_WORK TO COMPLETE_
In the answer, every entry must appear exactly as given.

[Collected data]

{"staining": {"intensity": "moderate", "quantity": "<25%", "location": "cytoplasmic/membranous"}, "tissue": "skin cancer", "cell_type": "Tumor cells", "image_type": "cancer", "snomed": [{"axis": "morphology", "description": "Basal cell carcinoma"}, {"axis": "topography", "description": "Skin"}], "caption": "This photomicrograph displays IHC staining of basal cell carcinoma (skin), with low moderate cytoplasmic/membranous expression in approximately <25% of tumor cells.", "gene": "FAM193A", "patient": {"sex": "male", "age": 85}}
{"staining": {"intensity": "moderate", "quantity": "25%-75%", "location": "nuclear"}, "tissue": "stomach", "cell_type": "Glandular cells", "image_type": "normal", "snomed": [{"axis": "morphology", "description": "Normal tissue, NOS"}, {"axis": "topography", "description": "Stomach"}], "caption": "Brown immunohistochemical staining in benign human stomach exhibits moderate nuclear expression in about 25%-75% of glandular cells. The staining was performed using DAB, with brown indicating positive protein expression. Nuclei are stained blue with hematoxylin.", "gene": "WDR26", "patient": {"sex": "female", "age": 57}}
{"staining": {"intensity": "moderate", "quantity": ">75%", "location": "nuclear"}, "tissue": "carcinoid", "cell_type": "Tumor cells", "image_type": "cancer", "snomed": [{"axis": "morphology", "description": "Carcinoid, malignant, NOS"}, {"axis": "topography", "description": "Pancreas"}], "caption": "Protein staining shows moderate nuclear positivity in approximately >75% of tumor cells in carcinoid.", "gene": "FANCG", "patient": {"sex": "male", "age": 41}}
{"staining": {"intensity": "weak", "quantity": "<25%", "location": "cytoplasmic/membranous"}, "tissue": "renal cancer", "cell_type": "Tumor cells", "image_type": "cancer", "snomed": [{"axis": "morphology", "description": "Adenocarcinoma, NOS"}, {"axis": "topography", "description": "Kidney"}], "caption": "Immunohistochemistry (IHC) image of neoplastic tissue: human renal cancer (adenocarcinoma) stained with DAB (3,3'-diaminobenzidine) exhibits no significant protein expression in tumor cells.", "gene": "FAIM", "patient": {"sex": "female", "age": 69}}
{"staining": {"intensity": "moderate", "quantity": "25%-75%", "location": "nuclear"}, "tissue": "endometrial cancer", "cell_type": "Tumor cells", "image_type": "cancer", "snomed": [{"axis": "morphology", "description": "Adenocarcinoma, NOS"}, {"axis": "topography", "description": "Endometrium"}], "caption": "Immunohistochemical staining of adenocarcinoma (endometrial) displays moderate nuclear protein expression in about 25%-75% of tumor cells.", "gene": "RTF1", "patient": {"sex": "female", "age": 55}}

_ANSWER TO THE EXERCISE_
{"staining": {"intensity": "moderate", "quantity": "<25%", "location": "cytoplasmic/membranous"}, "tissue": "skin cancer", "cell_type": "Tumor cells", "image_type": "cancer", "snomed": [{"axis": "morphology", "description": "Basal cell carcinoma"}, {"axis": "topography", "description": "Skin"}], "caption": "This photomicrograph displays IHC staining of basal cell carcinoma (skin), with low moderate cytoplasmic/membranous expression in approximately <25% of tumor cells.", "gene": "FAM193A", "patient": {"sex": "male", "age": 85}}
{"staining": {"intensity": "moderate", "quantity": "25%-75%", "location": "nuclear"}, "tissue": "stomach", "cell_type": "Glandular cells", "image_type": "normal", "snomed": [{"axis": "morphology", "description": "Normal tissue, NOS"}, {"axis": "topography", "description": "Stomach"}], "caption": "Brown immunohistochemical staining in benign human stomach exhibits moderate nuclear expression in about 25%-75% of glandular cells. The staining was performed using DAB, with brown indicating positive protein expression. Nuclei are stained blue with hematoxylin.", "gene": "WDR26", "patient": {"sex": "female", "age": 57}}
{"staining": {"intensity": "moderate", "quantity": ">75%", "location": "nuclear"}, "tissue": "carcinoid", "cell_type": "Tumor cells", "image_type": "cancer", "snomed": [{"axis": "morphology", "description": "Carcinoid, malignant, NOS"}, {"axis": "topography", "description": "Pancreas"}], "caption": "Protein staining shows moderate nuclear positivity in approximately >75% of tumor cells in carcinoid.", "gene": "FANCG", "patient": {"sex": "male", "age": 41}}
{"staining": {"intensity": "weak", "quantity": "<25%", "location": "cytoplasmic/membranous"}, "tissue": "renal cancer", "cell_type": "Tumor cells", "image_type": "cancer", "snomed": [{"axis": "morphology", "description": "Adenocarcinoma, NOS"}, {"axis": "topography", "description": "Kidney"}], "caption": "Immunohistochemistry (IHC) image of neoplastic tissue: human renal cancer (adenocarcinoma) stained with DAB (3,3'-diaminobenzidine) exhibits no significant protein expression in tumor cells.", "gene": "FAIM", "patient": {"sex": "female", "age": 69}}
{"staining": {"intensity": "moderate", "quantity": "25%-75%", "location": "nuclear"}, "tissue": "endometrial cancer", "cell_type": "Tumor cells", "image_type": "cancer", "snomed": [{"axis": "morphology", "description": "Adenocarcinoma, NOS"}, {"axis": "topography", "description": "Endometrium"}], "caption": "Immunohistochemical staining of adenocarcinoma (endometrial) displays moderate nuclear protein expression in about 25%-75% of tumor cells.", "gene": "RTF1", "patient": {"sex": "female", "age": 55}}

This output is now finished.